Anyway, I have two bags of CDs lying around in the dining room at the moment and I don't know where the hell to put them. And so I reached the conclusion last night, while shoving my DVDs into my book case 'cause there's nowhere else to put them, that I honestly need my own space. My room is too small to accommodate all my stuff. My book case is like, puny. I have a grand total of one shelf allocated to law books, which isn't too realistic 'cause that shelf is currently full. I also have a bunch of useless crap dumped on the top right shelf 'cause I was too lazy to throw them away the last time I attempted to clean my room. Thanks to the dust they collected, that shelf is now dusty and disgusting - which defeats the whole purpose of dumping my stuff in my book case (so that my things wouldn't get dusty so easily. And my things collect dust easily 'cause I clean my room on the average of two times a year).
Well, on the bright, I threw out a lot of junk last night. Random candles I bought years ago, a box of soap I bought years ago, things that only serve to collect dust whose existence I won't miss. I only think about them when I have to clean - which means I could really do without thinking about them because I hate cleaning.
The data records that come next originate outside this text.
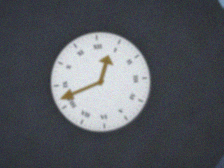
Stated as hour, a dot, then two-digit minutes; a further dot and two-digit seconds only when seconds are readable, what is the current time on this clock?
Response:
12.42
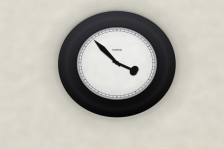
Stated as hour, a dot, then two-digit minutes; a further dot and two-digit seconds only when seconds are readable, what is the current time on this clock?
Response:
3.53
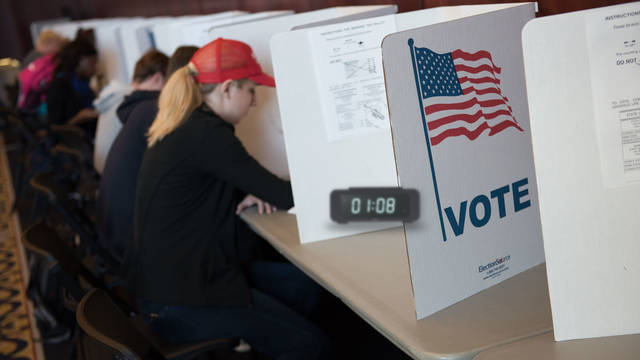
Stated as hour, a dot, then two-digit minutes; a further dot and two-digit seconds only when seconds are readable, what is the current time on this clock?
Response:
1.08
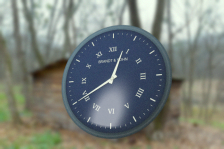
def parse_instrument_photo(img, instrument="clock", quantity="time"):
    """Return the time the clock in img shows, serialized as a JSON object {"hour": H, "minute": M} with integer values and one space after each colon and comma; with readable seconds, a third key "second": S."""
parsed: {"hour": 12, "minute": 40}
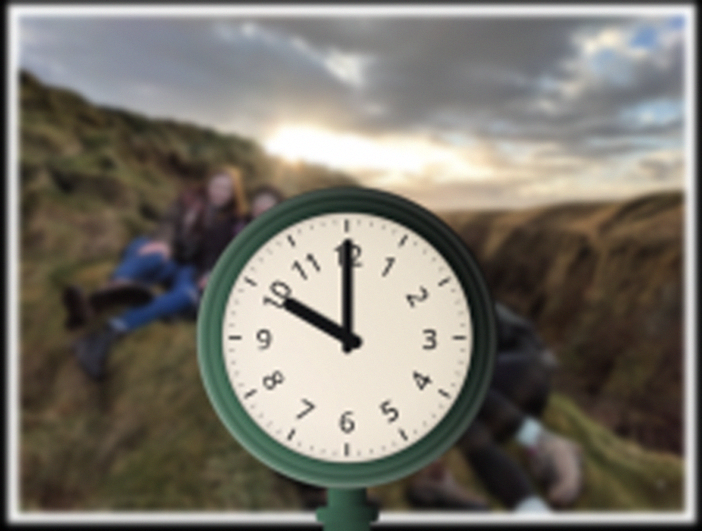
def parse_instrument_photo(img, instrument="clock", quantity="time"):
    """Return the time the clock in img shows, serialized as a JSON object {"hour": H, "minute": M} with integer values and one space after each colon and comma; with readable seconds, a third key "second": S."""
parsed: {"hour": 10, "minute": 0}
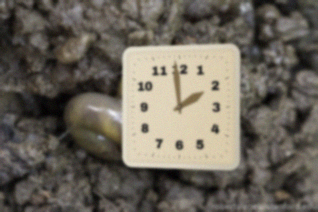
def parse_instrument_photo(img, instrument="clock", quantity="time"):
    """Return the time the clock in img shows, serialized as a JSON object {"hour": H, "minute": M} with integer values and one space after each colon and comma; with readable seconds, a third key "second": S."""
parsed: {"hour": 1, "minute": 59}
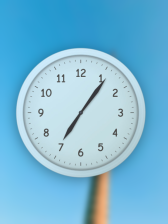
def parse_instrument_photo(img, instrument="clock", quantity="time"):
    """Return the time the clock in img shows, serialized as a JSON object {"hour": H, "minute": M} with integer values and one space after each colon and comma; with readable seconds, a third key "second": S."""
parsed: {"hour": 7, "minute": 6}
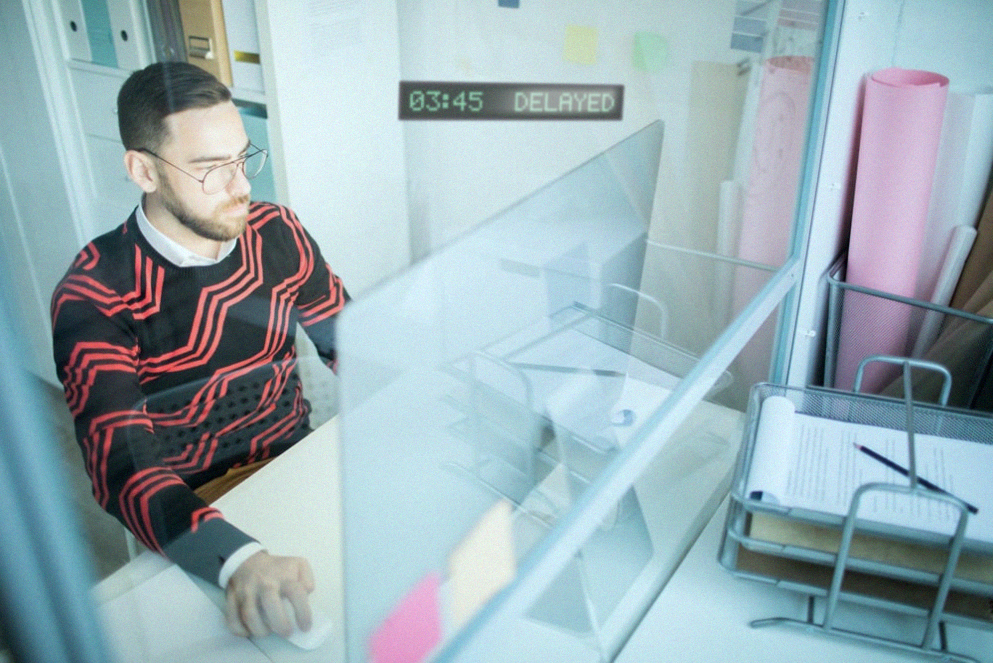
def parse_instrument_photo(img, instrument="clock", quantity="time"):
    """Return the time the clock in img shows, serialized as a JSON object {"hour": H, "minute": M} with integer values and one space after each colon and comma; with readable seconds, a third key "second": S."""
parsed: {"hour": 3, "minute": 45}
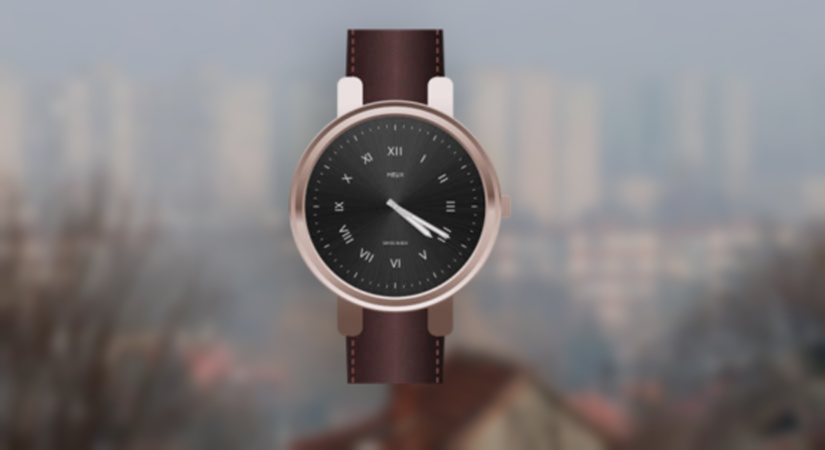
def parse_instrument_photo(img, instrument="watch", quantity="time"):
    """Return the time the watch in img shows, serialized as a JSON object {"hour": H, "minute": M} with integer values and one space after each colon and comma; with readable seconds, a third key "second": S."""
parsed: {"hour": 4, "minute": 20}
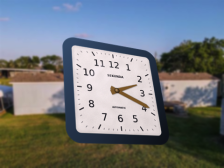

When I get my own apartment (hopefully not in Singapore), it's going to be totally minimalistic. A sofa, a coffee table, a bed, a book shelf, a table, a CD rack. And the usual TV fan air-con whatever. That's it. No junk, no clutter; I can't stand the cleaning and the dust. It drives me insane.
I'm in the living room and my brother is watching Jurassic Park 3.
Sometimes I really don't feel like dealing with my family. My dad and my brother have this semi-love/hate thing going on that can get really draining, just listening to them. And my mom and I have been really jumpy with each other too...or rather, I've been quite impatient with her nowadays. Like this morning. I was late for Public Law. She kept nagging at me in the car and there was a jam and I just wanted all the cars to get the hell out of our way so that I could reach school and get the hell out of the car.
God, I'm such an ungrateful bitch.
But honestly, if it were up to me, if I had to take the bus to school, I wouldn't even bother showing up on Fridays. What's the point? You wake up at 7, piss yourself off on the bus squeezing with ten million people, just to go for ONE lecture that you have a 50% chance of not listening to anyway.
Rui and I were talking at the last row of the LT today. She said, "I came to school 'cause I want to go to town."
Yeah, like, totally. Me too. If I were to be honest, I think that's mostly why I go to school on Fridays. How tragic.
Back to the mom thing.
Well, I don't know what to say anymore. Suffice it to say that I could really use my own space now and then. Of course I'd miss home, but I'm at this stage in my life where I honestly crave being on my own. It seems unnatural to be nearly 21 and still living with your folks, depending on them, things like that. I know everyone does it in Singapore but...I don't know. Nevermind, I'm not very coherent right now. Or ever.
I find myself faced with a dilemma that I'd much, MUCH rather not have to face, OR deal with. With regard to the latter inclination though, what I mean is, I wish it didn't creep up on me. It's not the sort of quagmire anyone would like to be stuck in. But since I'm in it, I have to face it; and since I have to face it, I will deal with it the best I can, and know how.
It's just...ugh. It seems like no matter which way I turn, something would definitely give. There's no perfect solution. I wish I had a perfect solution.
I quite enjoy Grey's Anatomy as a guilty pleasure. Alex Karev (sp?) is sooooooo totally hot.